«No Legitimismo político articulavam-se o espírito contra-revolucionário e o tradicionalismo. Defendia-se nele a unidade do poder político que, detendo a suprema capacidade arbitral, garantia o equilíbrio e a coesão dos corpos sociais. Persistia uma concepção social de corpo, em contraposição a uma outra fundada na cidadania; isto é, a percepção do poder político e de sociedade por parte dos legitimistas opunha-se ao conceito e à prática da soberania nacional, que se exercia através de pessoas e grupos políticos sancionados pelas mediações eleitorais. Tratava-se, pois, de uma posição distanciada do sistema representativo, não por um simples retorno ao passado, mas pela alegação de uma outra percepção sobre a liberdade e sobre a função da chefia do Estado.

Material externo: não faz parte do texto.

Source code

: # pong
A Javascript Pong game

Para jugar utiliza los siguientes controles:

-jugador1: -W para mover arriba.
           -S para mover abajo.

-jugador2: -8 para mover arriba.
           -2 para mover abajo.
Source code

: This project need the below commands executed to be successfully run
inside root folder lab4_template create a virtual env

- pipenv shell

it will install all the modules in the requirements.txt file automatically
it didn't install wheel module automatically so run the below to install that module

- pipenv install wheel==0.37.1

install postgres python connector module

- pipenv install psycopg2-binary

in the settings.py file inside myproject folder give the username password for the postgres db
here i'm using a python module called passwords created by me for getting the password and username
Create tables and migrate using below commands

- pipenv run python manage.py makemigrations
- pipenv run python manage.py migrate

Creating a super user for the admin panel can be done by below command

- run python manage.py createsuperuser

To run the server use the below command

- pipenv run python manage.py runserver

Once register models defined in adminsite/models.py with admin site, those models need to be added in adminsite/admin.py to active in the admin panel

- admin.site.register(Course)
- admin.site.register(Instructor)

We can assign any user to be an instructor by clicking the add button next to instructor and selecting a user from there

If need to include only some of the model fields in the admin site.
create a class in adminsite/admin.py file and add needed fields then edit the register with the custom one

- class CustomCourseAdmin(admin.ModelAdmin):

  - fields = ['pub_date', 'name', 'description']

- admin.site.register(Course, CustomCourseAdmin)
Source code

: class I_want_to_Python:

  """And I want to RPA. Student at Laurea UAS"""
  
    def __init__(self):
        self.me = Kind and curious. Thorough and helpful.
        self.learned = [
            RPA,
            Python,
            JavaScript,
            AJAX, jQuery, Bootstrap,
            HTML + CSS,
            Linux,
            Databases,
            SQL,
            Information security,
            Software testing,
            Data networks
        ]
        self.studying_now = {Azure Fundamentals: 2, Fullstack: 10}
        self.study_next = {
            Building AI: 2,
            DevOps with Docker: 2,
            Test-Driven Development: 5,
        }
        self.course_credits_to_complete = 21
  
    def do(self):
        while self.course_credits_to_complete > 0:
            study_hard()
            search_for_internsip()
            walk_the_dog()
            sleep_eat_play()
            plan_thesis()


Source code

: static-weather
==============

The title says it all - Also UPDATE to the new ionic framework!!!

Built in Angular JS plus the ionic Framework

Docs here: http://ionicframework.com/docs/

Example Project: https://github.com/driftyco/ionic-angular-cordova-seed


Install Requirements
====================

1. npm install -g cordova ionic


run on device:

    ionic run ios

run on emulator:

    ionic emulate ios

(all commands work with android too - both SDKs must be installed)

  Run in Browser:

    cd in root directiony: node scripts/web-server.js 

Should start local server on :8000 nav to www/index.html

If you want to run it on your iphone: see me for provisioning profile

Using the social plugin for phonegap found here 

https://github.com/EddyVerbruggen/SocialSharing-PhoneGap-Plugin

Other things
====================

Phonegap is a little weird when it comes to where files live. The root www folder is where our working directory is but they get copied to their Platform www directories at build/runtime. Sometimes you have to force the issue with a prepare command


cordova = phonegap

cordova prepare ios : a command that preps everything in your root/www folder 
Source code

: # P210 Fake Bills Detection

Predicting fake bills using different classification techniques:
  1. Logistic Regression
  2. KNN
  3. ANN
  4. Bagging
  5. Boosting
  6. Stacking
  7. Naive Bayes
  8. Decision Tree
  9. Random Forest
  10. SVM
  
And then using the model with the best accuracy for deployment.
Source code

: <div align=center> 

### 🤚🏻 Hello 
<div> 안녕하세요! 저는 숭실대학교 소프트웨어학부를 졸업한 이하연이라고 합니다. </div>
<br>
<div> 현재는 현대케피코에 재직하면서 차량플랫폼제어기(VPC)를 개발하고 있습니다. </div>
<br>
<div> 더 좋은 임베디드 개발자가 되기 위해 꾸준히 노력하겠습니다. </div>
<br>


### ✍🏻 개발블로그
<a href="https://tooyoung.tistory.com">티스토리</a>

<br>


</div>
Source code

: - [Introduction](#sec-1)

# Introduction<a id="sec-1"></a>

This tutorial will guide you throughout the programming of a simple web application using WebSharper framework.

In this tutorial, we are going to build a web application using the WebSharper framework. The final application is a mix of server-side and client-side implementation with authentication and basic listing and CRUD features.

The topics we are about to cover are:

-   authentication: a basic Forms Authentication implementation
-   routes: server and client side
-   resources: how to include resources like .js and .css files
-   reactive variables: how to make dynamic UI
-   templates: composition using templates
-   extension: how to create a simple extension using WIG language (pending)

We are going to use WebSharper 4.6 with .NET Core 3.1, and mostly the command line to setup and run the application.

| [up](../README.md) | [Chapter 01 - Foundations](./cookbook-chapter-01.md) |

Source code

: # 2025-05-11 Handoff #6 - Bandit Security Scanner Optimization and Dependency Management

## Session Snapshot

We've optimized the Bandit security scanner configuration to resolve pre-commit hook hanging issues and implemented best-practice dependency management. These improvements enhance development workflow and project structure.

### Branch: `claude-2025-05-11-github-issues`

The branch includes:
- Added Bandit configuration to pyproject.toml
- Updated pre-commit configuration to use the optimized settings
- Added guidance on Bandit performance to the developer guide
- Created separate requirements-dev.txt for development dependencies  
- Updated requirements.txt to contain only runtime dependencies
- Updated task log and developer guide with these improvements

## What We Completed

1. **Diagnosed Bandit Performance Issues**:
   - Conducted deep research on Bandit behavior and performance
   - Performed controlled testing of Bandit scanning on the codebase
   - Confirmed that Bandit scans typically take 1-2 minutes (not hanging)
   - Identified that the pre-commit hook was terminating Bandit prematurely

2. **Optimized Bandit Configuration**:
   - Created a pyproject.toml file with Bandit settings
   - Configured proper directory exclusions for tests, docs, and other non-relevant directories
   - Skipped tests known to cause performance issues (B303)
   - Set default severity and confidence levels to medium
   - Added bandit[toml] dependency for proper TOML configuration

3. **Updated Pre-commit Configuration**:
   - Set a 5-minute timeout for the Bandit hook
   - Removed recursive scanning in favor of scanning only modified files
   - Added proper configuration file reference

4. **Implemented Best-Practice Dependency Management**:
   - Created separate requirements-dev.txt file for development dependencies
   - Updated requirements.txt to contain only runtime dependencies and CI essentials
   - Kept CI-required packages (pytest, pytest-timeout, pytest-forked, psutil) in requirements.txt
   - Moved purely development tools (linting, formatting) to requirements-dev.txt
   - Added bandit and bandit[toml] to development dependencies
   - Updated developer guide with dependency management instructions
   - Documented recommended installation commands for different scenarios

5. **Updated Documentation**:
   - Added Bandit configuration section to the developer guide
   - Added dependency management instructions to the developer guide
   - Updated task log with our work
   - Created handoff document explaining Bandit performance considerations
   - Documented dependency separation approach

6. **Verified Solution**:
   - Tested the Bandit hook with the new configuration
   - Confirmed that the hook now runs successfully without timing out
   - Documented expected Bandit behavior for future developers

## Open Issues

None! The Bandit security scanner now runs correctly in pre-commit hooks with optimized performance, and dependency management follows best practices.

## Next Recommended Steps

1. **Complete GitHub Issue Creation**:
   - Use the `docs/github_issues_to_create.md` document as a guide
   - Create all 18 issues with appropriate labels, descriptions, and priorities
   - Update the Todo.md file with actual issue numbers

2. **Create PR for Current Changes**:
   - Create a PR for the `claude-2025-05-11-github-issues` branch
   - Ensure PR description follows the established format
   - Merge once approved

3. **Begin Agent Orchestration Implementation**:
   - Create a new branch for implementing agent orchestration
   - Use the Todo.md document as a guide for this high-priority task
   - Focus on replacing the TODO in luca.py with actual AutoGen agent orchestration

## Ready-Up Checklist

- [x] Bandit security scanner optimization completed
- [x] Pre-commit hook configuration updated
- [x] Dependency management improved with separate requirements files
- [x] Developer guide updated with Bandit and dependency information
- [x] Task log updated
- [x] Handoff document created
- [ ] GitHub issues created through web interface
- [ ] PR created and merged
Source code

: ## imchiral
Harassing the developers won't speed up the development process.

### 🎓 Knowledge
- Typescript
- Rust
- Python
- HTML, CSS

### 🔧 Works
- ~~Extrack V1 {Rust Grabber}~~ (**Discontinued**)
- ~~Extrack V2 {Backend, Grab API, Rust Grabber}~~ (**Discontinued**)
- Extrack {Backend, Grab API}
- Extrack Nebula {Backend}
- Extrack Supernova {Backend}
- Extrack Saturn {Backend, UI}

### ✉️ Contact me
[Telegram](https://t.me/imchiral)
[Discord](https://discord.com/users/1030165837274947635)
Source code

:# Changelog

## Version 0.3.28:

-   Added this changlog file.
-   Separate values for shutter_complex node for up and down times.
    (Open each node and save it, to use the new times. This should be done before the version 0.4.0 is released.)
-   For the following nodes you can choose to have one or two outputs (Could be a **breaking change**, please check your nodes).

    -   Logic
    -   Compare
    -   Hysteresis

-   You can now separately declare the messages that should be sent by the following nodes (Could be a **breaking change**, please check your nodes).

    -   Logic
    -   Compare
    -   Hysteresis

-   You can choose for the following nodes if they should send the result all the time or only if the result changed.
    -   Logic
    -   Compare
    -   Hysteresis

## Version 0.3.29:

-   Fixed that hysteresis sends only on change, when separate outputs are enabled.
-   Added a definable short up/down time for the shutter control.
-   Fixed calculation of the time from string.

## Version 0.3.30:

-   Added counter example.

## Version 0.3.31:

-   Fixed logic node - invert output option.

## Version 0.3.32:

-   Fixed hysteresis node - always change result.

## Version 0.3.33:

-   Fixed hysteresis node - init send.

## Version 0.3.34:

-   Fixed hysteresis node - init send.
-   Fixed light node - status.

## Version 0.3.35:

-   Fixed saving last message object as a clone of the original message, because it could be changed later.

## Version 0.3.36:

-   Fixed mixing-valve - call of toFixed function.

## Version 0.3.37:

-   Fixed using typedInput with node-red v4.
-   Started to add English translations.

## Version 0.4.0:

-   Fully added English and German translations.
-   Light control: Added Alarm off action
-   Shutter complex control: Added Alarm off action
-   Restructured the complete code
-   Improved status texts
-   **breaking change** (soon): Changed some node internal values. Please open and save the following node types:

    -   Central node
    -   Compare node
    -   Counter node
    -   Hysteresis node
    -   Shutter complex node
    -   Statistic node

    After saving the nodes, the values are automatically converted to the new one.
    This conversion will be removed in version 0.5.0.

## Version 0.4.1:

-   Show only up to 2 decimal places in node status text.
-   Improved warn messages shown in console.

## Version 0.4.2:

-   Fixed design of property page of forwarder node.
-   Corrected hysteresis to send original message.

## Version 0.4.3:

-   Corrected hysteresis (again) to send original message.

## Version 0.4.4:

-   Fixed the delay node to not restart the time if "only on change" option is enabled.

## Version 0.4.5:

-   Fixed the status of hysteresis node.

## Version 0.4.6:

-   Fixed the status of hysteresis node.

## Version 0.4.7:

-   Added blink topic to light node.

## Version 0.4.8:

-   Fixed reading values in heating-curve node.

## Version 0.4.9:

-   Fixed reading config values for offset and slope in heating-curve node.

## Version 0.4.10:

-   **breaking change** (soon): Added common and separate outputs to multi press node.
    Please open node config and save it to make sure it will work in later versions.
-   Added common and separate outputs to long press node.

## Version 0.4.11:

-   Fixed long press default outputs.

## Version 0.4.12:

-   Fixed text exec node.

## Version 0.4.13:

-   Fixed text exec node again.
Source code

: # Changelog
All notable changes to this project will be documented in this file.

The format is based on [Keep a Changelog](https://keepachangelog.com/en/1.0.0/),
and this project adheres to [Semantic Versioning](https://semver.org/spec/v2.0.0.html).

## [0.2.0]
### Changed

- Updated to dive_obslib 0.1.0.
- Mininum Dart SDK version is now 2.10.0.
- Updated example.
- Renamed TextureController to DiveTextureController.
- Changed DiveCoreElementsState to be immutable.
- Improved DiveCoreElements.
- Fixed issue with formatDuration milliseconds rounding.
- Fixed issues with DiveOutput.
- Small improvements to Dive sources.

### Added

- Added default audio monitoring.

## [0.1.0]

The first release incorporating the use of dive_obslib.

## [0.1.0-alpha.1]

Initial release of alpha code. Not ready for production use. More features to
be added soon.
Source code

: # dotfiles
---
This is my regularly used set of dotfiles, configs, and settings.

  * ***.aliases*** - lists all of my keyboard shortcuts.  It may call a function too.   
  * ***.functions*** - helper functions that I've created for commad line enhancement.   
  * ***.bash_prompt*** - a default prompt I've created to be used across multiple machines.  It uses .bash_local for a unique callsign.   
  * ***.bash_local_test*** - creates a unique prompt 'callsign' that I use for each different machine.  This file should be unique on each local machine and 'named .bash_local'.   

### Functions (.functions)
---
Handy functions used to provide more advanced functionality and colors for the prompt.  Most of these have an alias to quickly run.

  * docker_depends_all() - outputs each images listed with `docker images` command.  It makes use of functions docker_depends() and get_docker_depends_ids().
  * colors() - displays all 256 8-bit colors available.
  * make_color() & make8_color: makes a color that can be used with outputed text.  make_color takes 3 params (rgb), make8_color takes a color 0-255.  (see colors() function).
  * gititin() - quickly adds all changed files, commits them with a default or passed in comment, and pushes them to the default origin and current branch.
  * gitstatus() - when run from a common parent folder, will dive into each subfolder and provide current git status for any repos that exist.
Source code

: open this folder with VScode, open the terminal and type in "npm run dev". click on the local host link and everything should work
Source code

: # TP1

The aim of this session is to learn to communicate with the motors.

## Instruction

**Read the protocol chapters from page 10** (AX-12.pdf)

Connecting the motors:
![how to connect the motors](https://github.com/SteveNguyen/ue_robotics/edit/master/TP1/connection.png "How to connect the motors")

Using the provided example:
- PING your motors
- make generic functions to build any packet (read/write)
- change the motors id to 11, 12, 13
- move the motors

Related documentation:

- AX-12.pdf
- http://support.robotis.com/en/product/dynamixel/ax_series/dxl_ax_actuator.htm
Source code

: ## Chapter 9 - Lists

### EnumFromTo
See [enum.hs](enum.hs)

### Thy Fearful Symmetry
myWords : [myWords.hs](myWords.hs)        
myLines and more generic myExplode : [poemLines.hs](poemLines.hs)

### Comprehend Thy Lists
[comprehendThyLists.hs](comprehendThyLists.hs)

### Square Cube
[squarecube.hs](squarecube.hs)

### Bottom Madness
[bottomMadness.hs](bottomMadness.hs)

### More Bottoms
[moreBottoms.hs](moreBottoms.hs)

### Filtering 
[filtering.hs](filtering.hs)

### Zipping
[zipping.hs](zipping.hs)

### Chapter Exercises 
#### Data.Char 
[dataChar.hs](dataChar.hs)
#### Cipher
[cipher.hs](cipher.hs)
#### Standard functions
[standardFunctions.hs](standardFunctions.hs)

A derrota Miguelista e o exílio de D. Miguel tinham originado uma referência, com traços messiânicos, de resistência anti-liberal quer no respeitante aos aspectos políticos mais institucionais, quer naqueles traços mais quotidianos das medidas governamentais sobre determinadas matérias. A esta atmosfera anti-liberal juntara-se também o problema da obediência eclesiástica que, no contexto do «cisma religioso», provocara níveis importantes de reacção e resistência popular, onde a dimensão política se conjugava com a formulação da vivência religiosa local, questionadora da legalidade e da legitimidade constitucional e concordatária da Igreja Católica.»
in, António Matos Ferreira, ‘Um Católico Militante Diante da Crise Nacional – Manuel Isaías Abúndio da Silva (1874-1914)’, editado por Centro de Estudos de História Religiosa, Universidade Católica Portuguesa.